The memory seemed distant. Perhaps even manufactured in the back of her mind, pieced together from the scraps of a hundred other memories. It was a faded thing, like cloth left in the sunlight for too many years.
There was a creak on the floorboards and Vlora opened her eyes, not remembering that she’d closed them. Her cheeks were streaked with tears, but she did not wipe them away.
“You don’t have to go,” she said to the figure in the doorway.
Taniel wore faded buckskins and held an old, secondhand rifle in his hands. He had grown out his beard and his hair. His eyes were brighter than she’d seen in years and he looked as if a weight had been lifted off his shoulders.
“I do,” he said with a smile. “I’m free, Vlora.”
She stepped around Tamas’s desk and walked up to him, examining his face and eyes. She glanced back at the epaulets she’d left on the desk and she thought she understood.

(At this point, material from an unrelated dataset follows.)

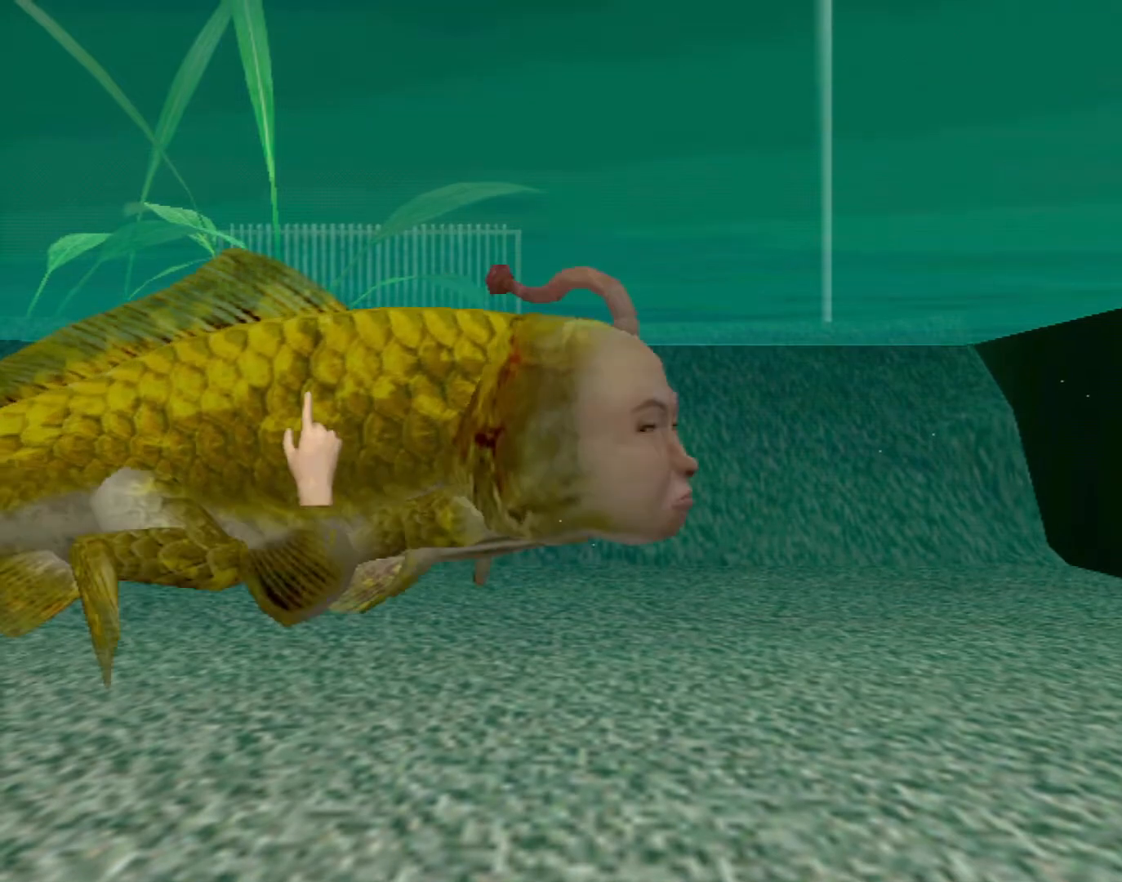
{"buttons": [], "left_stick": "right", "events": [[33, "X", "up"], [117, "X", "down"], [167, "X", "up"], [233, "left_stick", "center"], [267, "X", "down"], [317, "left_stick", "right"], [350, "X", "up"], [417, "X", "down"], [483, "X", "up"]]}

“They made you a general,” Taniel said.
She glanced at the epaulets again, a bitter taste in her mouth.
“The country will need you. Tamas’s death has left a gap.”
“One I can’t hope to fill.”
“Just concentrate on the tasks at hand,” Taniel said.
Vlora responded, “Beon je Ipille has gone into hiding and there are rumblings of a Kez civil war. General Hilanska still needs to be brought to justice. Bo wants to combine Privileged and powder mages in the new republic cabal, and Gavril wants to make sweeping reforms to the Mountainwatch. There is… a lot to do.”
Vlora had expected a more emotional response from Taniel at the mention of Hilanska, but he just nodded and reached over to touch the gold epaulets she’d left on the desk.